— Your goal —
The result should be an exact copy of the entries that follow, with no pictures included.

-- Available data follows --

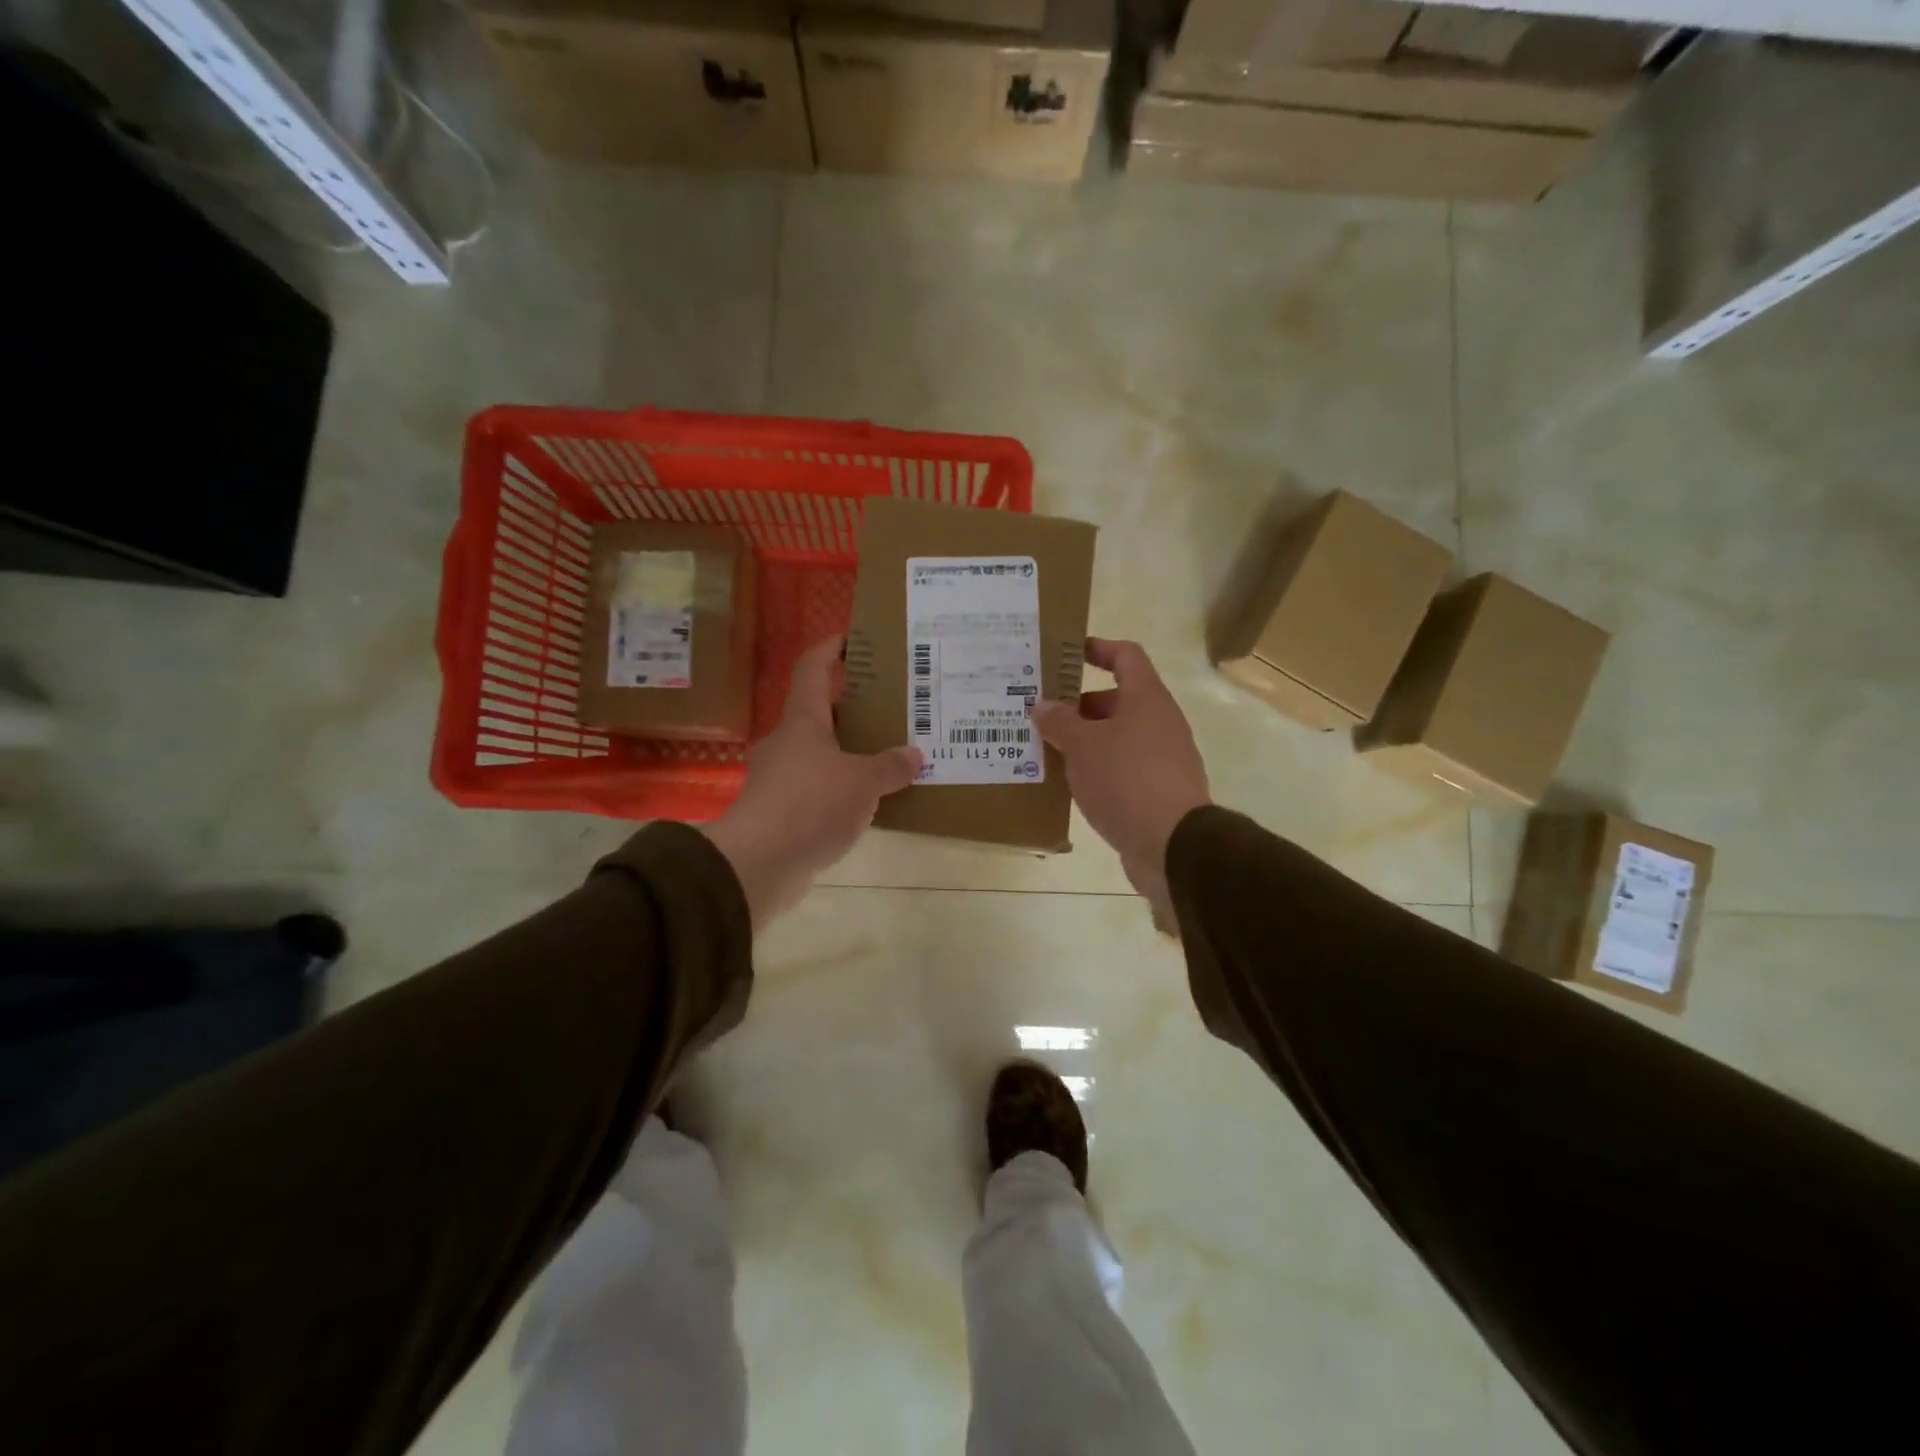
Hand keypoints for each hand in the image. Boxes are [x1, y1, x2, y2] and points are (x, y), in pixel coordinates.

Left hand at [701, 636, 920, 929]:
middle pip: (818, 713)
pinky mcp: (778, 812)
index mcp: (803, 721)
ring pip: (818, 754)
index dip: (829, 649)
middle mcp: (786, 743)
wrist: (758, 864)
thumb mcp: (863, 782)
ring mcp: (778, 779)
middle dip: (850, 709)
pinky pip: (815, 790)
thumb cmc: (810, 805)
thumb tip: (913, 755)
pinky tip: (864, 803)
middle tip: (888, 709)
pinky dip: (838, 790)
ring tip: (885, 759)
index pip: (812, 669)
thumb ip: (890, 766)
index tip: (850, 638)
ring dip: (846, 754)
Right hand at [1032, 638, 1209, 923]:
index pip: (1125, 656)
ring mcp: (1161, 759)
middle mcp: (1159, 723)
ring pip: (1117, 737)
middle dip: (1079, 705)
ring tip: (1046, 750)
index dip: (1098, 649)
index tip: (1067, 653)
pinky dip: (1096, 770)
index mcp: (1146, 699)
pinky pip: (1121, 769)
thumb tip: (1043, 706)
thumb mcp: (1082, 746)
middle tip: (1041, 714)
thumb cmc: (1126, 780)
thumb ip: (1059, 722)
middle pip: (1117, 700)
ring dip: (1084, 741)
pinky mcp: (1156, 792)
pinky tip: (1069, 785)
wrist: (1172, 845)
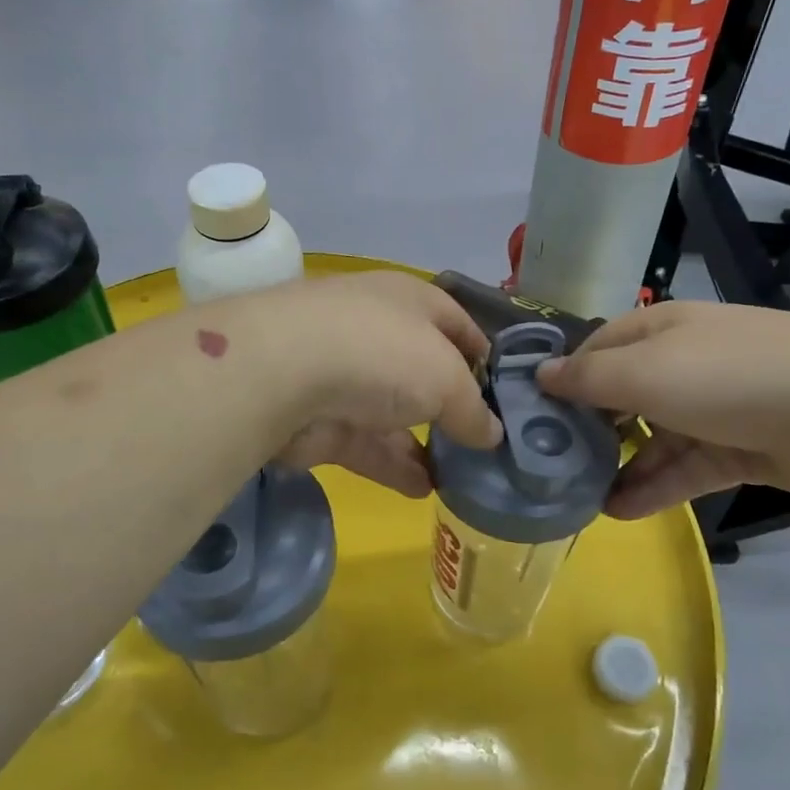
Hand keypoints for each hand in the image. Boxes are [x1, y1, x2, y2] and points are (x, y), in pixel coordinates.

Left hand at [252, 273, 502, 497]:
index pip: (455, 322)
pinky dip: (395, 465)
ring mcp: (344, 376)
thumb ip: (473, 409)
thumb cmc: (381, 352)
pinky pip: (367, 444)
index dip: (483, 353)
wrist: (283, 373)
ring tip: (463, 476)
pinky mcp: (321, 419)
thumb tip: (492, 435)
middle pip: (423, 370)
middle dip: (452, 405)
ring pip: (395, 413)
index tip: (506, 391)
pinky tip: (425, 489)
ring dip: (427, 443)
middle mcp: (376, 331)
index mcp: (409, 300)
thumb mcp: (447, 378)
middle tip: (486, 443)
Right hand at [536, 300, 789, 517]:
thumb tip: (539, 375)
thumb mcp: (642, 371)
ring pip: (654, 438)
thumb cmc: (722, 375)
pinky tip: (619, 511)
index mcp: (661, 329)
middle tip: (554, 461)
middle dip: (592, 427)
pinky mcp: (739, 448)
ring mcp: (715, 406)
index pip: (600, 347)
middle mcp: (685, 361)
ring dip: (620, 465)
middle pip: (626, 394)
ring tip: (581, 497)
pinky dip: (654, 487)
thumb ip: (586, 377)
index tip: (534, 411)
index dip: (567, 376)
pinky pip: (685, 468)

-- Available data concluded --

— Solution to this problem —
Hand keypoints for each hand in the image. Boxes are [x1, y1, x2, y2] and points are (x, y), in pixel coordinates.

Left hand at [701, 636, 920, 929]:
middle pip: (818, 713)
pinky mcp: (778, 812)
index mcp: (803, 721)
ring pip: (818, 754)
index dip: (829, 649)
middle mcp: (786, 743)
wrist: (758, 864)
thumb mcp: (863, 782)
ring mcp: (778, 779)
middle dip: (850, 709)
pinky pip: (815, 790)
thumb cmc: (810, 805)
thumb tip: (913, 755)
pinky tip: (864, 803)
middle tip: (888, 709)
pinky dip: (838, 790)
ring tip: (885, 759)
index pip: (812, 669)
thumb ip: (890, 766)
index tip: (850, 638)
ring dip: (846, 754)
Right hand at [1032, 638, 1209, 923]:
index pip: (1125, 656)
ring mcp: (1161, 759)
middle mcp: (1159, 723)
ring pip: (1117, 737)
middle dip: (1079, 705)
ring tip: (1046, 750)
index dip: (1098, 649)
index tip: (1067, 653)
pinky dip: (1096, 770)
index mcp: (1146, 699)
pinky pip: (1121, 769)
thumb tip: (1043, 706)
thumb mcp: (1082, 746)
middle tip: (1041, 714)
thumb cmc: (1126, 780)
thumb ip: (1059, 722)
middle pip: (1117, 700)
ring dip: (1084, 741)
pinky mcp: (1156, 792)
pinky tip: (1069, 785)
wrist: (1172, 845)
Hand keypoints for each hand in the image. Boxes are [x1, y1, x2, y2] and points are (x, y), in pixel coordinates.

Left hand at [252, 273, 502, 497]:
index pip: (455, 322)
pinky dip: (395, 465)
ring mcp: (344, 376)
thumb ip: (473, 409)
thumb cmc: (381, 352)
pinky pip: (367, 444)
index dip: (483, 353)
wrist: (283, 373)
ring tip: (463, 476)
pinky mcp: (321, 419)
thumb tip: (492, 435)
middle pip: (423, 370)
middle dip: (452, 405)
ring pip: (395, 413)
index tip: (506, 391)
pinky tip: (425, 489)
ring dip: (427, 443)
middle mcp: (376, 331)
index mcp: (409, 300)
thumb mcp: (447, 378)
middle tip: (486, 443)
Right hand at [536, 300, 789, 517]:
thumb tip: (539, 375)
thumb mcp: (642, 371)
ring pip: (654, 438)
thumb cmc: (722, 375)
pinky tip: (619, 511)
index mcp: (661, 329)
middle tip: (554, 461)
middle dip: (592, 427)
pinky mcp: (739, 448)
ring mcp: (715, 406)
index pip: (600, 347)
middle mcp: (685, 361)
ring dip: (620, 465)
middle pip: (626, 394)
ring tip: (581, 497)
pinky dip: (654, 487)
thumb ip: (586, 377)
index tip: (534, 411)
index dip: (567, 376)
pinky pip: (685, 468)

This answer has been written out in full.